Selected extract:
################
BUILDING OPENDRIVE MODEL FROM MOBILE MAPPING DATA

M. Barsi and A. Barsi M. Barsi and A. Barsi
  • Dept. Photogrammetry and Geoinformatics, Budapest University of Technology and Economics, Hungary

Keywords: self-driving car, HD-map, OpenDRIVE standard, software development

Abstract. The development of self-driving vehicles has been efficiently accelerated by applying computer simulations. These environments can achieve the best result only if reality has been digitized: highly accurate and detailed maps are required. The high-definition (HD) maps aim to fulfill these requests. Companies and academia are seeking adequate technology, where OpenDRIVE standard seems to win this race.

A software was developed to create high-definition road models for self-driving car testing purposes, which can also be used in driving simulators, for example, for testing vehicle prototypes.

The data of a sample area was received located in northern Budapest, which included inconsistent information about the lanes of the road network. The top-priority task was to build a highly structured, consistent model satisfying this open standard, an increasingly popular modeling format to describe the environment for various simulating software. In order to do that, the relevant information had to be extracted from an AutoCAD file. The result was a collection of points that was added to a software module written in C++. The code has built a structure from those points, including determining connections between lanes, building roads from the lanes, determining connections between roads, adding road marks, and building the final OpenDRIVE model.
################
Supplied data:
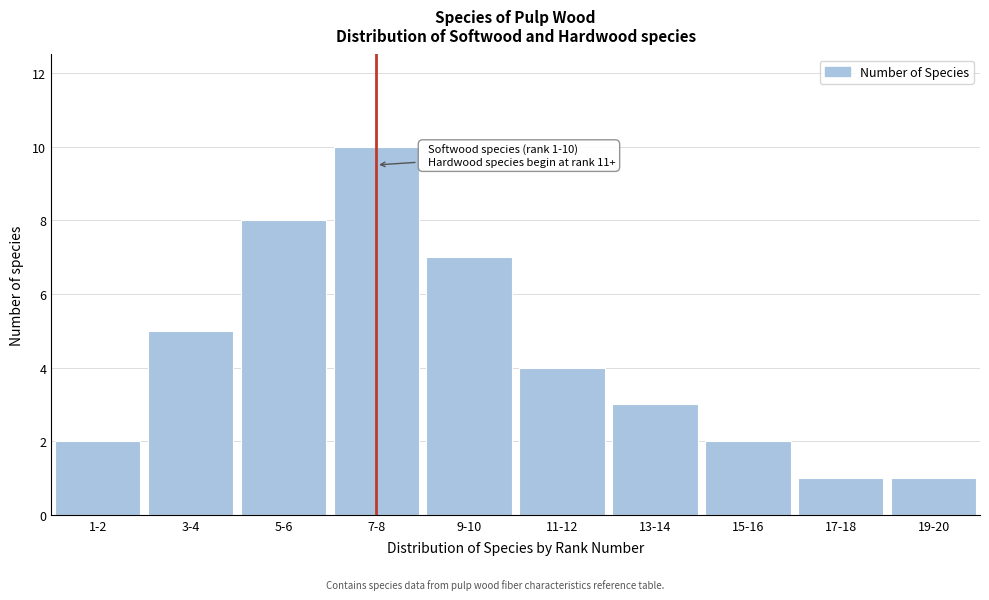

Reading right to left, what are all the values shown in this chart?

1	1	2	3	4	7	10	8	5	2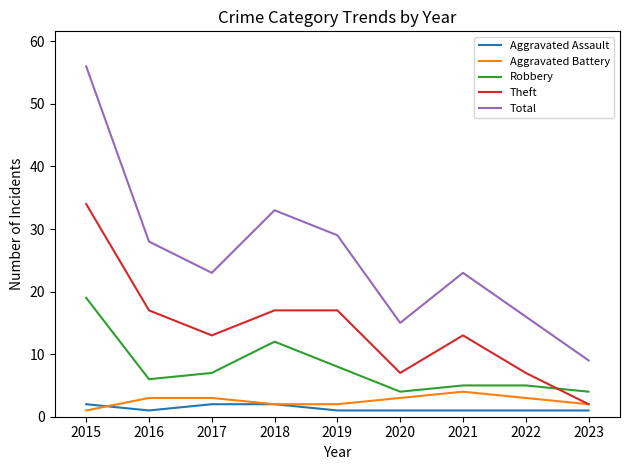

Where is Robbery nearest to the value 11?

2018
################
Study questions:
1: In the OpenDRIVE excerpt, what kind of file did the relevant information have to be extracted from?
2: Retype the OpenDRIVE excerpt from "Abstract. The development" up to and including "testing vehicle prototypes.".

Answers:
1: An AutoCAD file.

2:
Abstract. The development of self-driving vehicles has been efficiently accelerated by applying computer simulations. These environments can achieve the best result only if reality has been digitized: highly accurate and detailed maps are required. The high-definition (HD) maps aim to fulfill these requests. Companies and academia are seeking adequate technology, where OpenDRIVE standard seems to win this race.

A software was developed to create high-definition road models for self-driving car testing purposes, which can also be used in driving simulators, for example, for testing vehicle prototypes.